- Contributed by
- People in story:
- Derek Luke
- Location of story:
- Selly Oak, Birmingham
- Background to story:
- Civilian Force
- Article ID:
- Contributed on:
- 02 February 2005
A CHILD'S WAR NEAR BIRMINGHAM
I was only ten when war ended, but remember when I was eight or nine years old going to school in the morning after an air-raid and finding shrapnel in the road. All the children picked up pieces and when they got to school they compared them to see who had the biggest pieces. That person was them top of the class for the day.
MY DAD WAS A POLICEMAN
My father was in the police force, which was considered a reserved occupation and he was stationed near home. He had to go out each evening to survey problems which arose during the raids. The worst evening I can remember was after the sirens sounded not going into the air raid shelter, but hiding under the stairs during the bombing of Hubert Road in Selly Oak. That night a land mine was dropped at the bottom of the road, which destroyed many houses, and under the stairs we were showered with glass and pottery — everything fell from the shelves. It was the most frightening night of the war for me.
POLICE CALL OUTS
I lived in Birmingham thought out the war. Police at that time were not just policemen dealing with crime. My father was in the motor division, so when a call used to come for him to go, he used to take what ever car was available from the Black Maria or even an ambulance to see what was wrong. He often came home very stressed having driven through Birmingham while bombs were falling all around him.
THROWN TO THE FLOOR
One evening while running to the shelter there was a whine from a bomb. My mother threw me and herself, to the floor just before a hug bang, which sounded as if it was in our garden — but it was some way off.

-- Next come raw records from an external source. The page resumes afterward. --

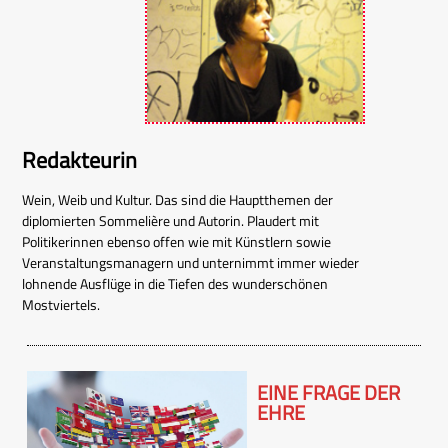
Redakteurin
Wein, Weib und Kultur. Das sind die Hauptthemen der
diplomierten Sommelière und Autorin. Plaudert mit
Politikerinnen ebenso offen wie mit Künstlern sowie
Veranstaltungsmanagern und unternimmt immer wieder
lohnende Ausflüge in die Tiefen des wunderschönen
Mostviertels.
EINE FRAGE DER
EHRE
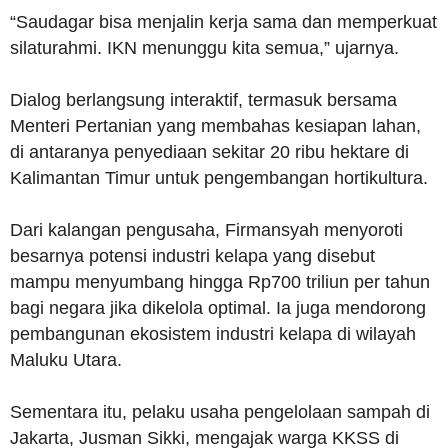
“Saudagar bisa menjalin kerja sama dan memperkuat
silaturahmi. IKN menunggu kita semua,” ujarnya.
Dialog berlangsung interaktif, termasuk bersama
Menteri Pertanian yang membahas kesiapan lahan,
di antaranya penyediaan sekitar 20 ribu hektare di
Kalimantan Timur untuk pengembangan hortikultura.
Dari kalangan pengusaha, Firmansyah menyoroti
besarnya potensi industri kelapa yang disebut
mampu menyumbang hingga Rp700 triliun per tahun
bagi negara jika dikelola optimal. Ia juga mendorong
pembangunan ekosistem industri kelapa di wilayah
Maluku Utara.
Sementara itu, pelaku usaha pengelolaan sampah di
Jakarta, Jusman Sikki, mengajak warga KKSS di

Most people had their own shelter in the garden consisting of heavy corrugated iron sheets. These were delivered to you home and neighbours all helped each other dig holes about three feet deep to put the shelter in. This was then covered with soil to give some protection from the bomb blast and shrapnel.
I lived on a hill outside Birmingham and as we went into the shelter during a raid, I could see Birmingham University, lit up with flares and searchlight in the sky often catching and enemy plane — quite a remarkable sight.
Our local recreation ground in Raddlebarn Road, used to have a barrage balloon tethered there and it was exciting to see it winched down so you could see just how enormous it was.